MAFFT_ScoreNGo offers three screening levels:

  1. Light: Quick screening with fewer parameter combinations (13 combinations).
  2. Standard: Balanced screening with a moderate number of combinations (337 combinations).
  3. Aggressive: Thorough screening with many parameter combinations (2497 combinations).

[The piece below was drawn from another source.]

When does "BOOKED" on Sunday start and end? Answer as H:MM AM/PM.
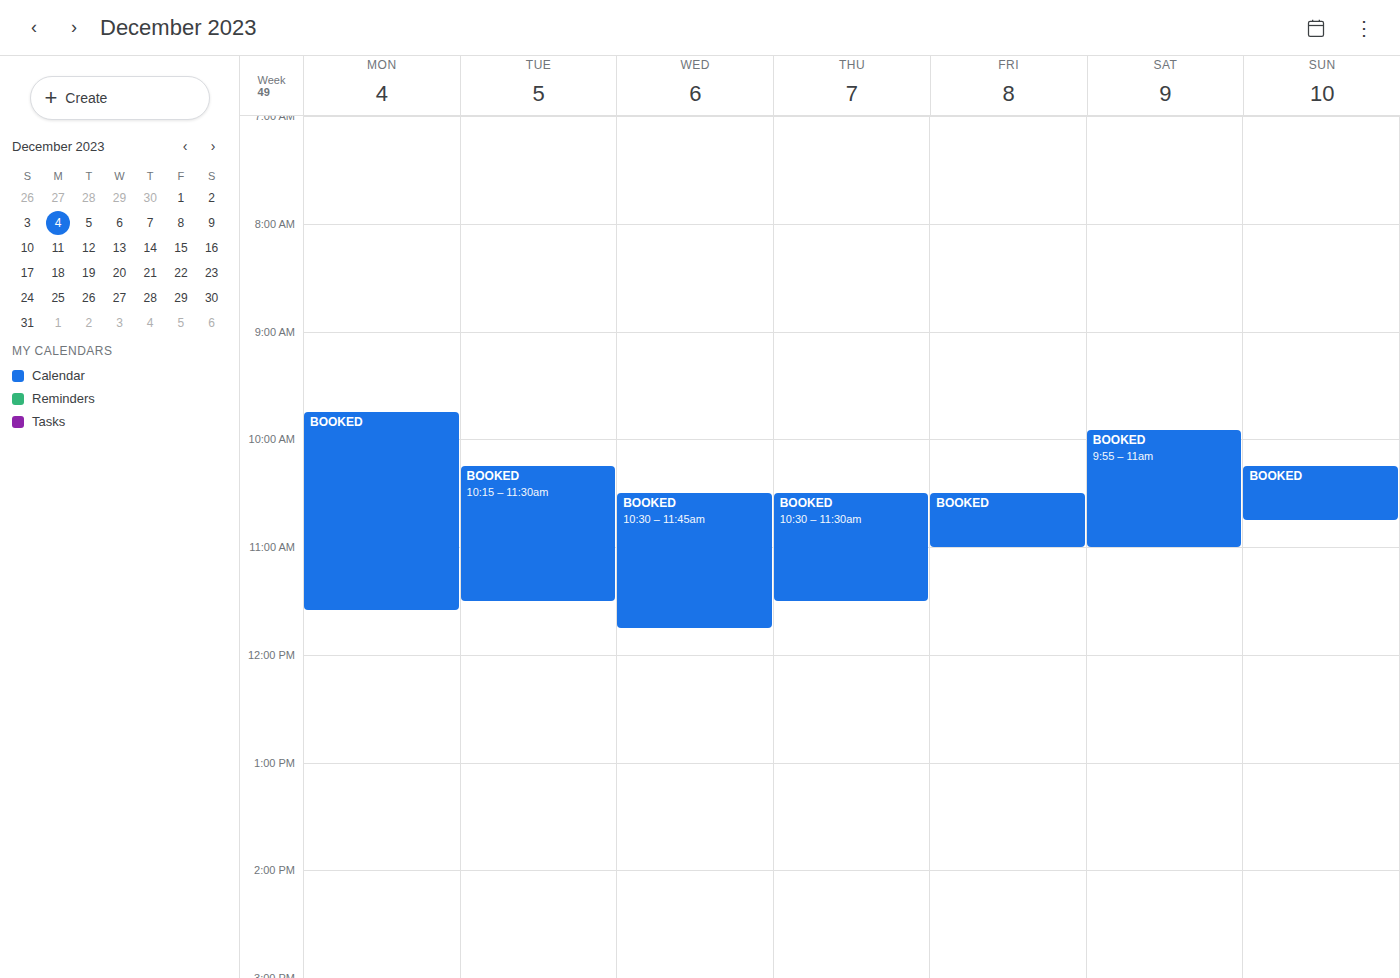
10:15 AM to 10:45 AMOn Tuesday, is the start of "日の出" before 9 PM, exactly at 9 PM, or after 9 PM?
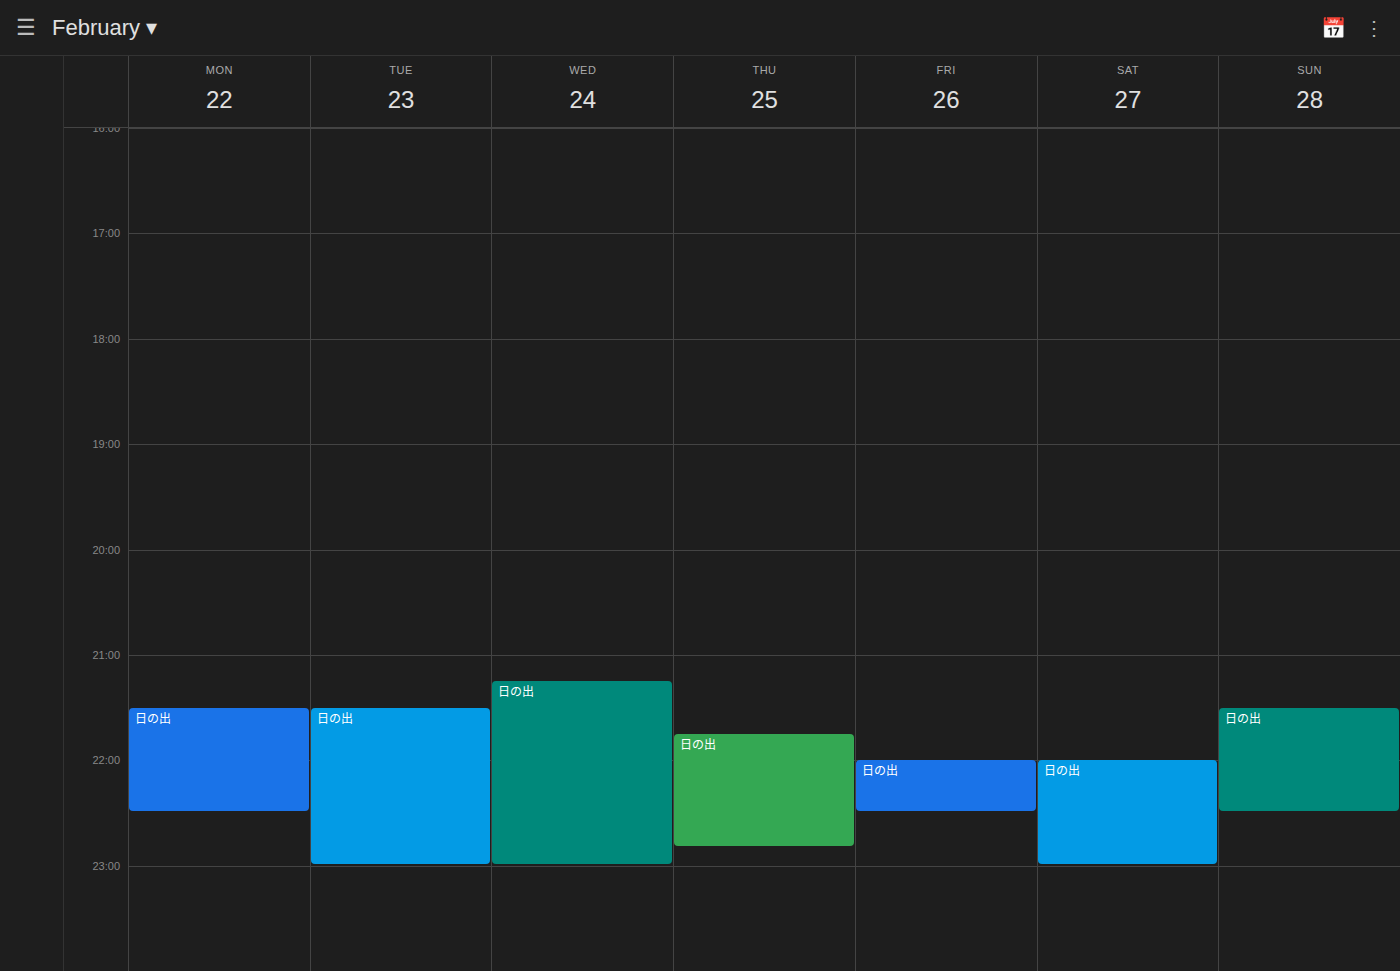
9:30 PM -- after 9 PM, 30 minutes below the 9 PM line."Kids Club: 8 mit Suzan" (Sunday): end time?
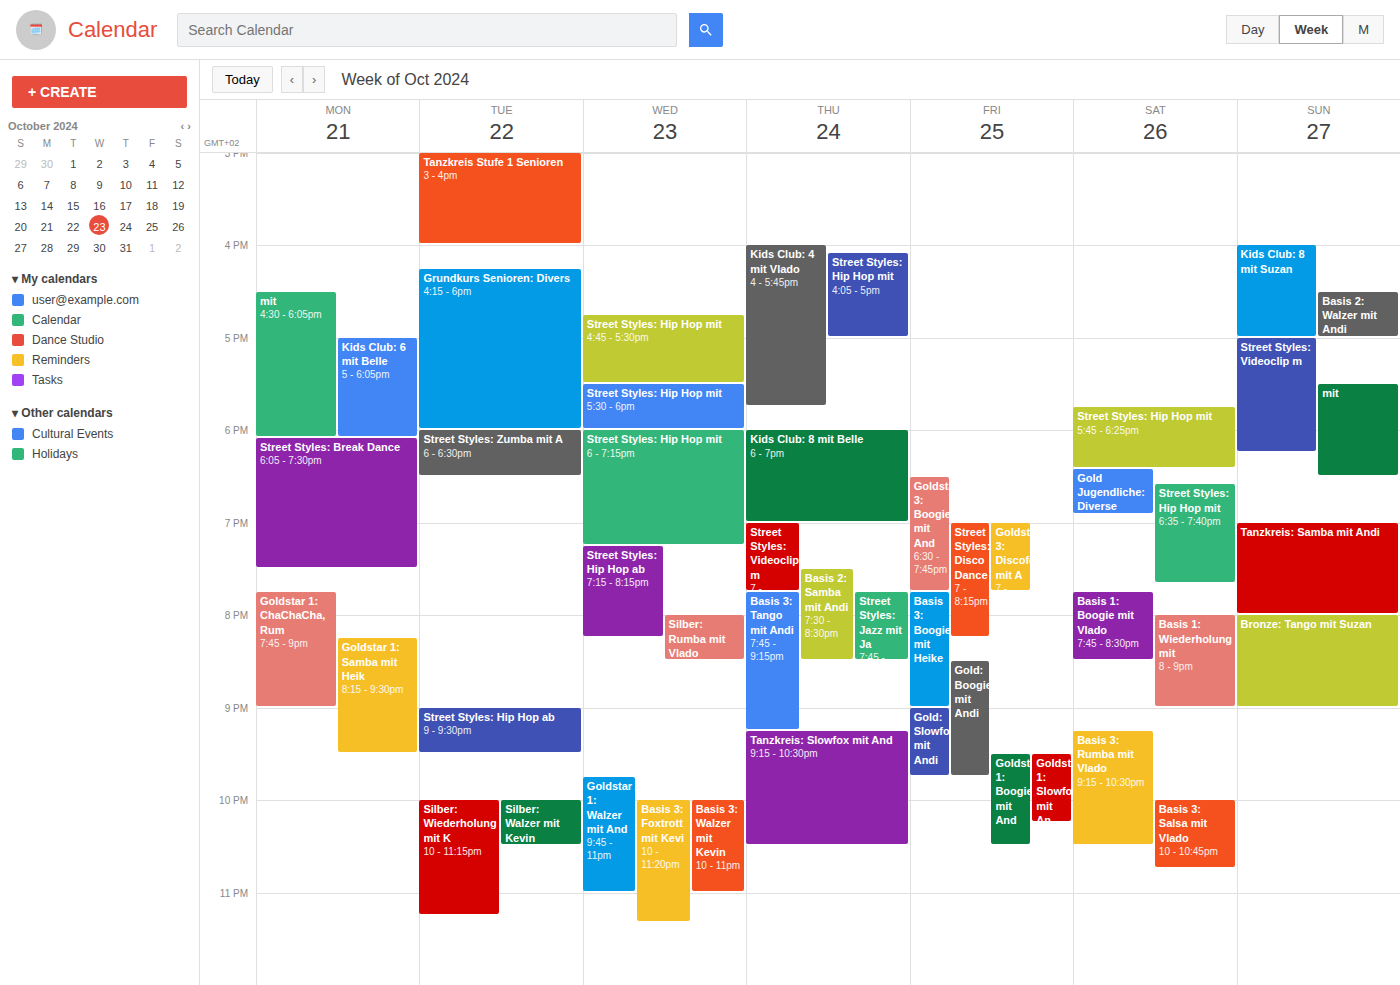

The specific parameters tested depend on the chosen screening level.

Scoring Algorithm

MAFFT_ScoreNGo evaluates each alignment using a custom scoring algorithm that considers the following factors:

  1. Weighted Conservation Score (WCS)
  2. Gap Penalty (GP)
  3. Complexity Score (CX)

1. Weighted Conservation Score (WCS)

The Weighted Conservation Score is calculated as follows:

WCS = (1/N) * Σ(i=1 to N) [WCS'(i) / (L * (L-1))]

Where:

  • WCS is the final Weighted Conservation Score for the entire alignment

  • N is the total number of columns in the alignment

  • L is the number of sequences in the alignment

  • WCS'(i) is the raw Weighted Conservation Score for column i, calculated as:

    WCS'(i) = Σ(a,b) [count(a) * count(b) * BLOSUM62(a,b)]

Where:

  • a and b are amino acids in column i
  • count(x) is the number of occurrences of amino acid x in column i
  • BLOSUM62(a,b) is the substitution score between a and b in the BLOSUM62 matrix

2. Gap Penalty (GP)

The Gap Penalty Score is calculated as follows:

GP = (1/N) * Σ(i=1 to N) [(g_i / L) + 0.5 * I(i)]

Where:

  • GP is the final Gap Penalty Score
  • N is the total number of columns in the alignment
  • g_i is the number of gaps in column i
  • L is the number of sequences in the alignment
  • I(i) is an indicator function that equals 1 if the gap in column i is isolated (no gap in the previous column), and 0 otherwise

3. Complexity Score (CX)

The Complexity Score is calculated as follows:

CX = (1/N) * Σ(i=1 to N) (u_i / L)

Where:

  • CX is the final Complexity Score
  • N is the total number of columns in the alignment
  • u_i is the number of unique amino acids in column i
  • L is the number of sequences in the alignment

Final Score

The Final Score is calculated as follows:

Final Score = WCS - GP + CX

For each set of MAFFT parameters, MAFFT_ScoreNGo runs the alignment and calculates this score. The parameter set that produces the highest Final Score is considered the optimal alignment strategy for the given dataset.

Interpretation of Results

The output includes:

  • Individual alignment files for each parameter combination
  • A summary file (mafft_results_summary.txt) with scores for each combination
  • A list of MAFFT commands used (mafft_commands.txt)
  • Debug logs (debug_logs.txt) for troubleshooting

The combination with the highest final score is recommended as the best alignment strategy for your specific dataset. The top 13 alignments are ranked and presented in the results summary.